■ **Exercise brief**
Retype the data below verbatim; pictures do not belong in the copy.

(Data items)
● ● ● ● ●
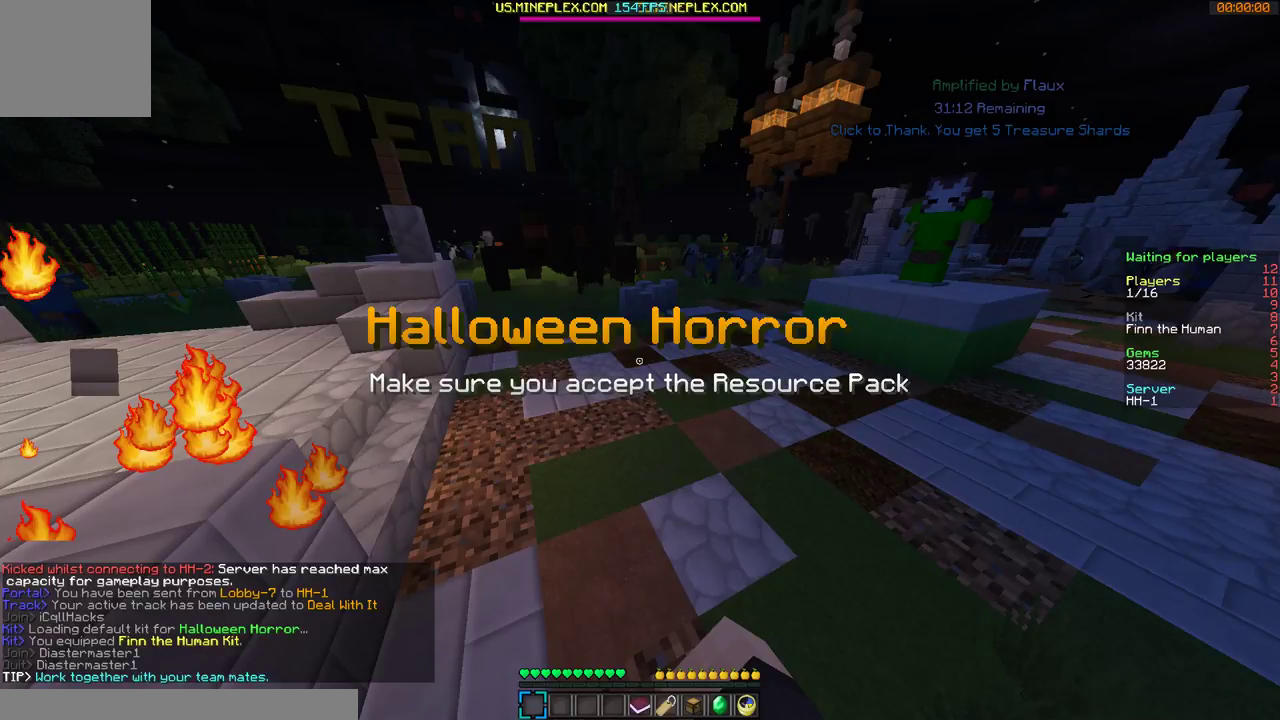
{"keys": ["d"], "mouse": [], "events": []}
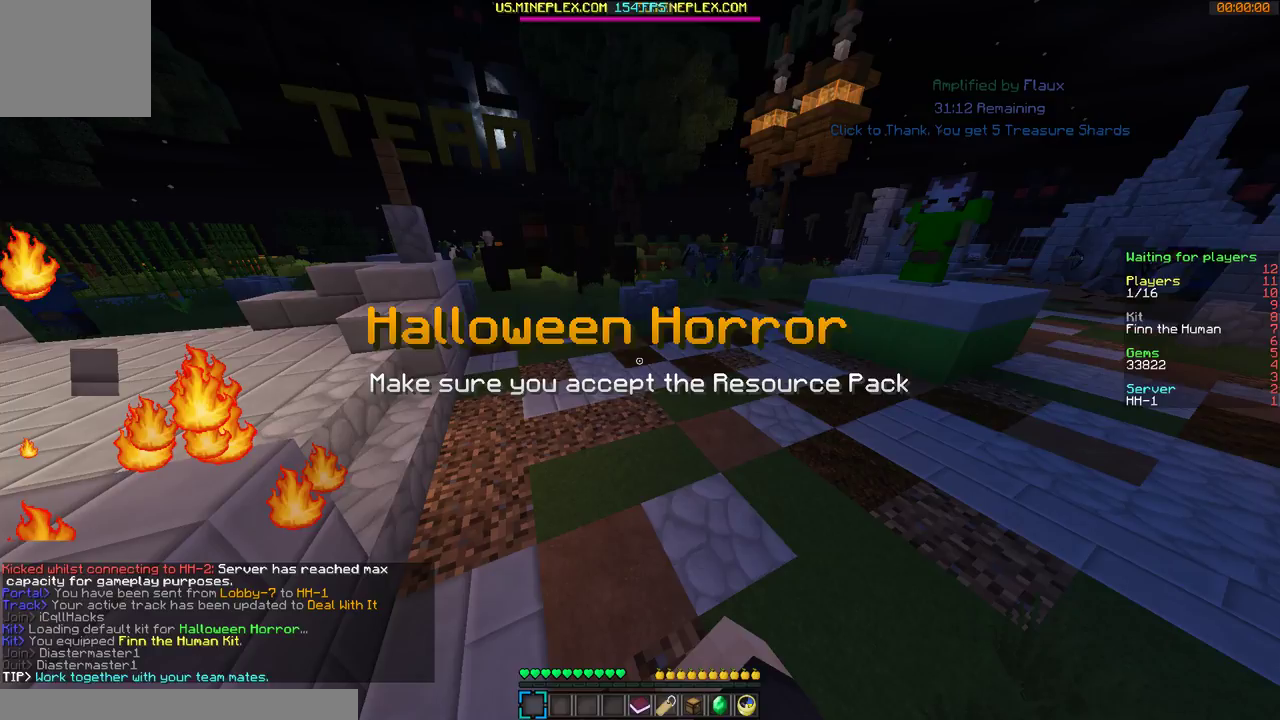
{"keys": ["d"], "mouse": [], "events": []}
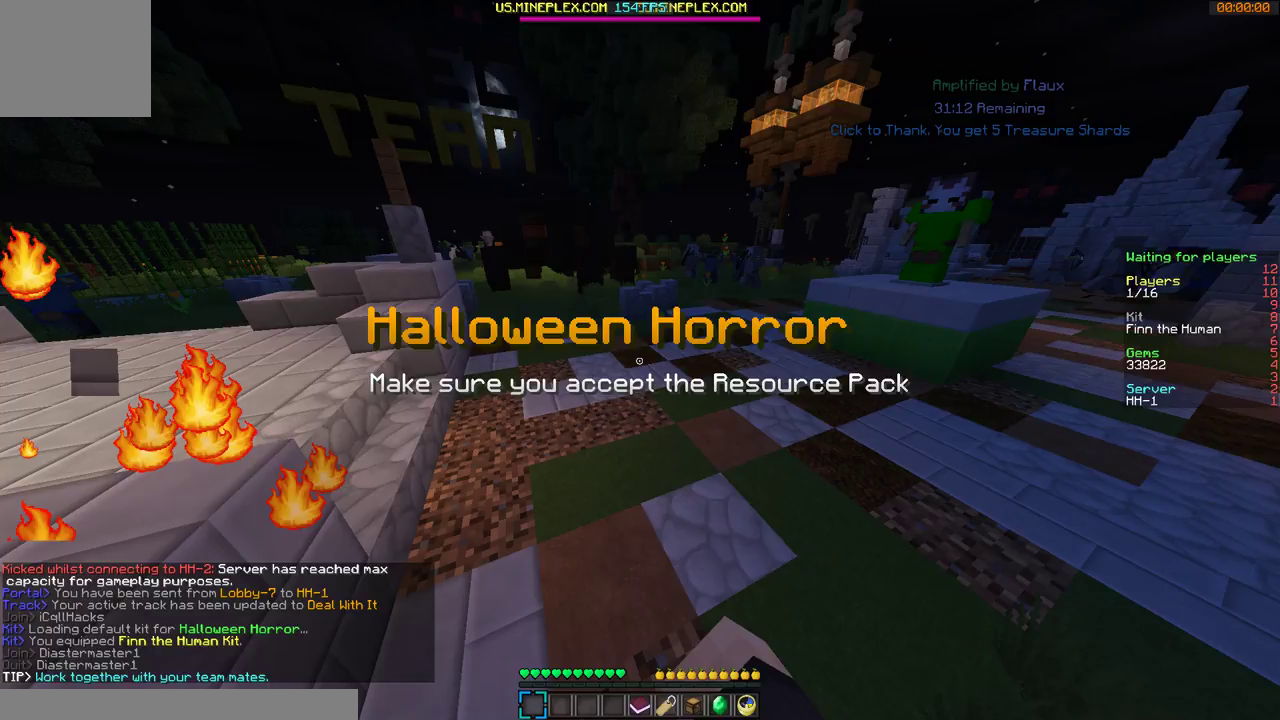
{"keys": ["d"], "mouse": [], "events": []}
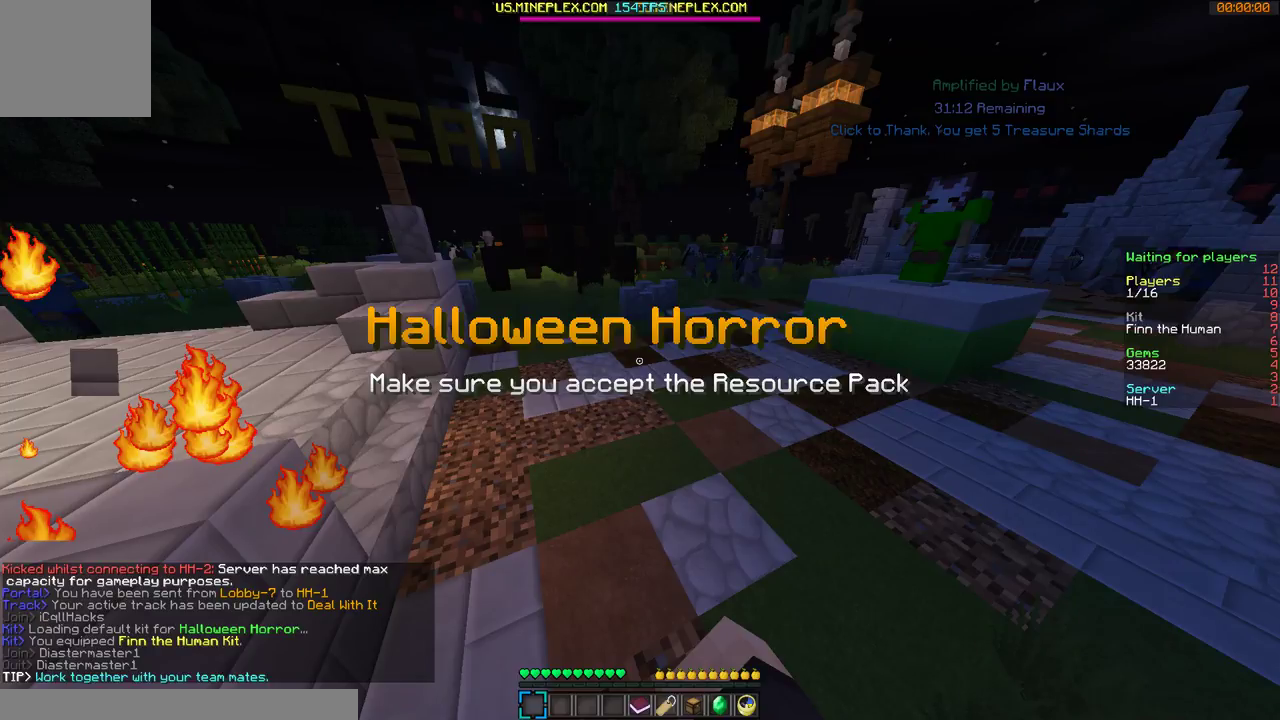
{"keys": ["d"], "mouse": [], "events": []}
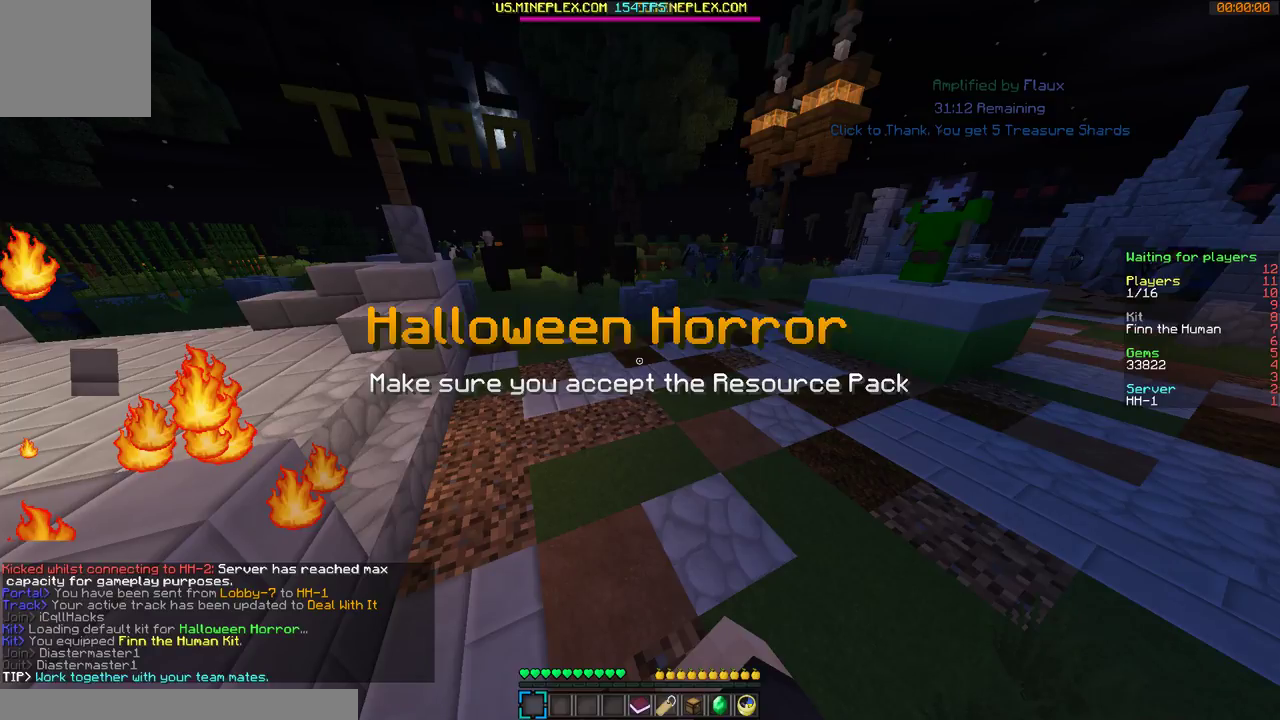
{"keys": ["d"], "mouse": [], "events": []}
● ● ● ● ●
■ **Response for this exercise**
{"keys": ["d"], "mouse": [], "events": []}
{"keys": ["d"], "mouse": [], "events": []}
{"keys": ["d"], "mouse": [], "events": []}
{"keys": ["d"], "mouse": [], "events": []}
{"keys": ["d"], "mouse": [], "events": []}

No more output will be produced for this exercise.